I find myself seated in the isle seat in a row of three. Yippee! Not that I need the leg room, but trying to “be small” is hard work on a long flight so I’m happy to have an end. The window seat goes to a sweet fresh faced twenty year old blonde. The hump is bestowed upon a smiling man I believe to be Persian or maybe Egyptian. He seems to be having trouble getting his belt fastened around him. I do my best flight attendant impression, giving him the visual.
Enter the amazons. Never before have I seen such tall woman in uniform. I assure you, unlike the actual amazons, these ladies had both boobs. I can attest to this because I had a couple of them in my face throughout the flight. One amazon was Swedish and the other was a New Zealander. On delta flights they wear the wrap dress uniforms. This some how made the look taller and definitely more curvy. Which I guess I don’t understand since they don’t work for tips.
The kiwi has a booming voice. She dresses down a Chinese woman near the front of coach for being ridiculous enough to attempt to put her roller bag under her seat. “that’s a no no”, she belts out. She proceeds to walk down the isle shaking her head and talking to no one in particular about how foolish the woman in 11a is for such an attempt. I take a quick look at my bag to make sure I won’t receive the same ridicule. Then it occurs to me just how silly this whole thing is and I start giggling. I look over at my seat mates and shake my finger and in mockery repeating, “that’s a no no.”
And it begins. It’s as if the amazons have been put on this 3 hour flight instead of a movie for our enjoyment. And enjoy it we shall.
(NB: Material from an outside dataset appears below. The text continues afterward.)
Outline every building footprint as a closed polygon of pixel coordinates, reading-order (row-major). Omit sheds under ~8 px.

I watch the Swede as she walks past me. She is wearing blue kitten heels that seem a size and a half too big for her feet. She clop clops past in a strut that is more of a shuffle and a wobble. Just as I’m beginning to wonder how the swede, who probably wears a size 11, was able to find a shoe too big, the kiwi comes through with our snack.
All bets are off. We have thrown decorum to the wind and are now cackling at her attempt to be accommodating.
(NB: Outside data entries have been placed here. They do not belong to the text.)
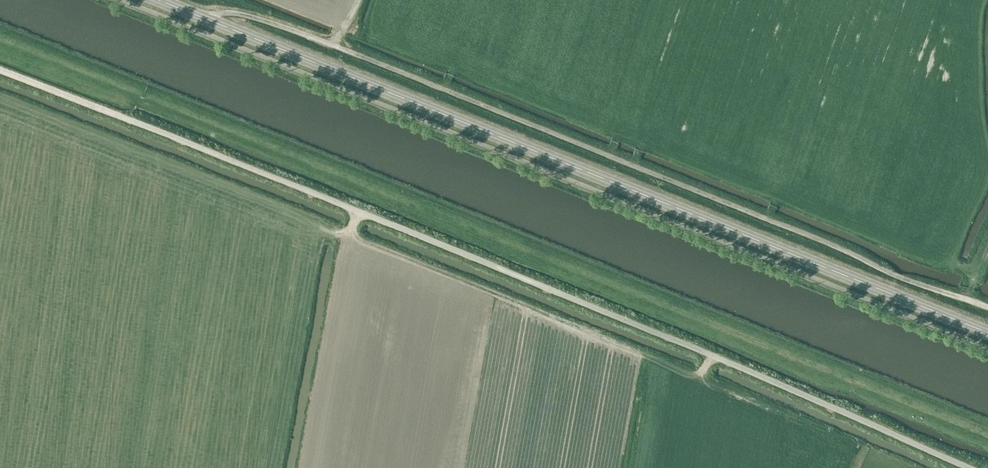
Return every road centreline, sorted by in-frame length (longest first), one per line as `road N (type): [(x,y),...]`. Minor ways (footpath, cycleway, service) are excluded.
road 1 (unclassified): [(972,467),(122,116)]
road 2 (primary): [(987,331),(159,0)]
road 3 (track): [(987,308),(314,38),(236,14),(211,21)]
road 4 (track): [(122,116),(0,69)]

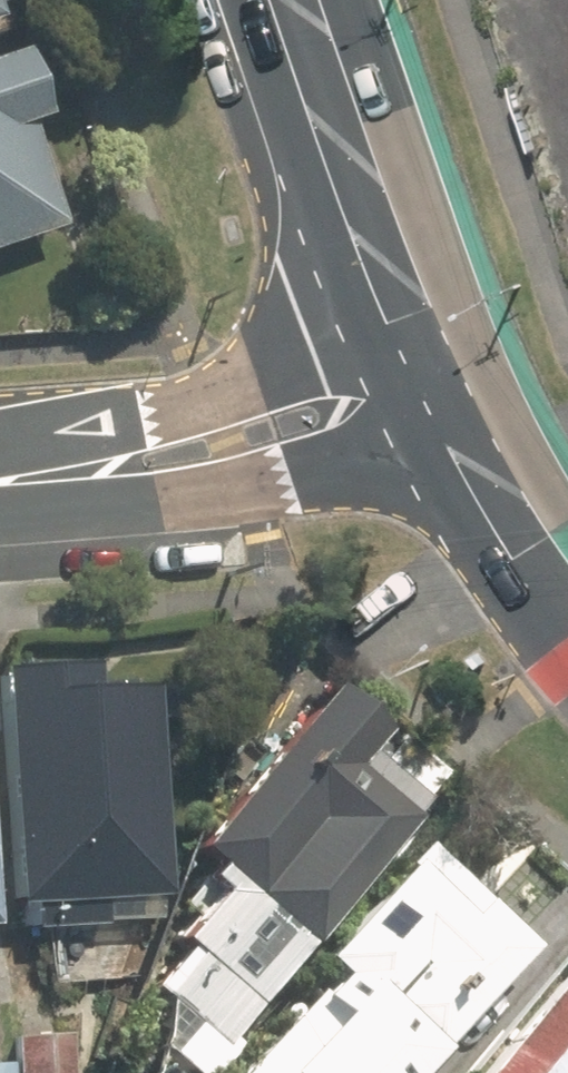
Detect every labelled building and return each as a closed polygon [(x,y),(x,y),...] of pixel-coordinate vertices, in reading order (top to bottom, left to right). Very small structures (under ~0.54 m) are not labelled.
[(0,50),(0,243),(66,220),(32,121),(47,116),(22,42),(0,50)] [(0,659),(0,665),(18,926),(51,924),(54,979),(125,974),(121,924),(170,921),(153,678),(94,682),(92,653),(0,659)] [(414,816),(348,761),(384,717),(332,674),(186,849),(222,878),(177,932),(188,942),(150,988),(186,1018),(160,1049),(189,1072),(201,1072),(414,816)] [(533,946),(422,845),(323,954),(337,966),(239,1072),(417,1072),(533,946)] [(473,1072),(567,1072),(567,961),(473,1072)] [(16,1033),(18,1072),(81,1072),(79,1031),(16,1033)] [(12,1059),(0,1059),(0,1072),(12,1072),(12,1059)]
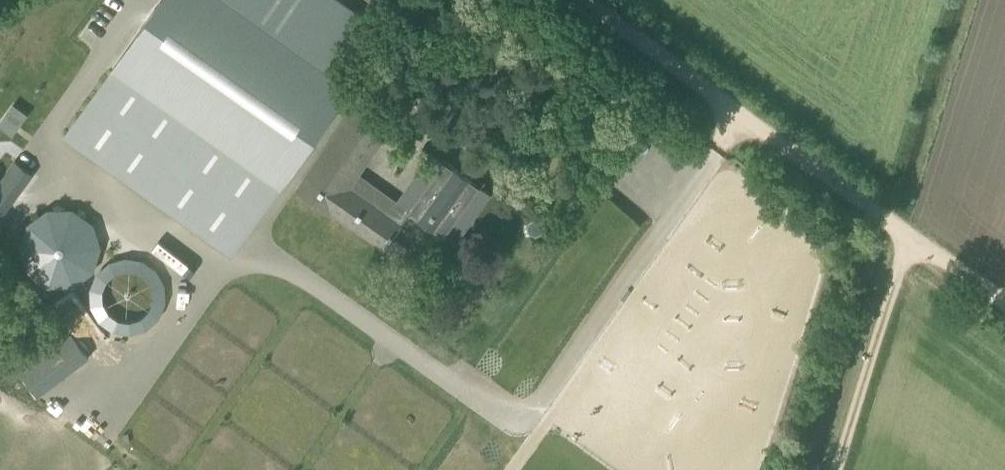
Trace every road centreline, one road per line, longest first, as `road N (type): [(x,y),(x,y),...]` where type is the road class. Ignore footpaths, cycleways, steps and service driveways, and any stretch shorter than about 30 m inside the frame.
road 1 (track): [(909,231),(592,0)]
road 2 (track): [(909,231),(836,469)]

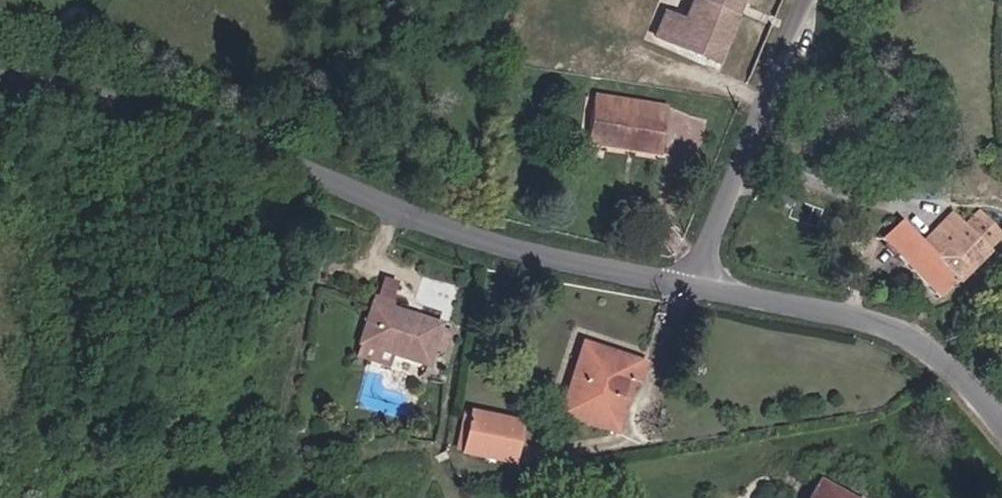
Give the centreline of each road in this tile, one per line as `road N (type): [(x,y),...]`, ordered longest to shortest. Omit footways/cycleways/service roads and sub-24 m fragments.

“HIYA!” she shouts to the first row. More of a, you WILL have a snack than a, what may I get for you. We hear her again and again go down the list of options.
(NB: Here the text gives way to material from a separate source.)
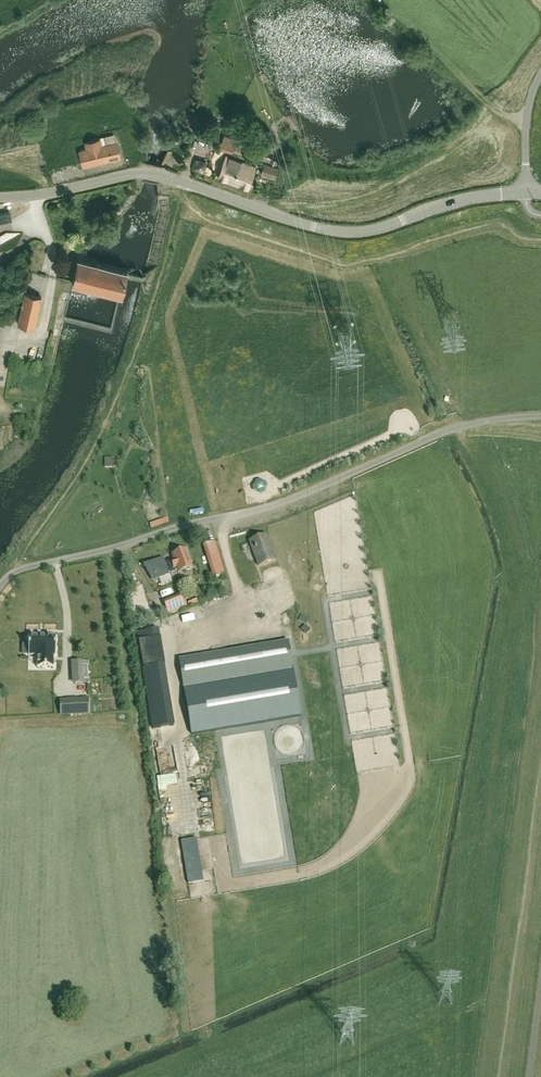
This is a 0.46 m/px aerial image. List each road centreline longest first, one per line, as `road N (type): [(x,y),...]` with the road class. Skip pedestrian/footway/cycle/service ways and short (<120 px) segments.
road 1 (unclassified): [(540,417),(444,431),(283,501),(17,572),(0,585)]
road 2 (tertiary): [(141,171),(342,233),(388,227),(479,196),(525,192)]
road 3 (tertiary): [(141,171),(0,198)]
“would you like nuts? What about a cookie? No, we only have one kind of cookie (you idiot). What kind of cookie (what does it matter? You either want something sweet or salty!) it’s like a biscotti (she pronounces it biscot).
When she reaches our isle our faces are tear streaked and blotchy. We try to hold it together long enough to place our orders.
As the smart ass that I enjoy being, I ask her to tell me about the “biscot”.
She raises a singular eyebrow in warning.
“um, ok, are the nuts salty?” she taps her foot in mock patience.
” nuts cookie, nuts cookie…..I’ll just have a water please.” she is not amused.
My seat mates, however, have suddenly found something VERY interesting out the window.
The rest of the flight is uneventful. As we prepare to to deplane I realize that I should probably run past the amazons for fear of retaliation.
“HAVE A GREAT DAY!!!!” is the arrow in my back.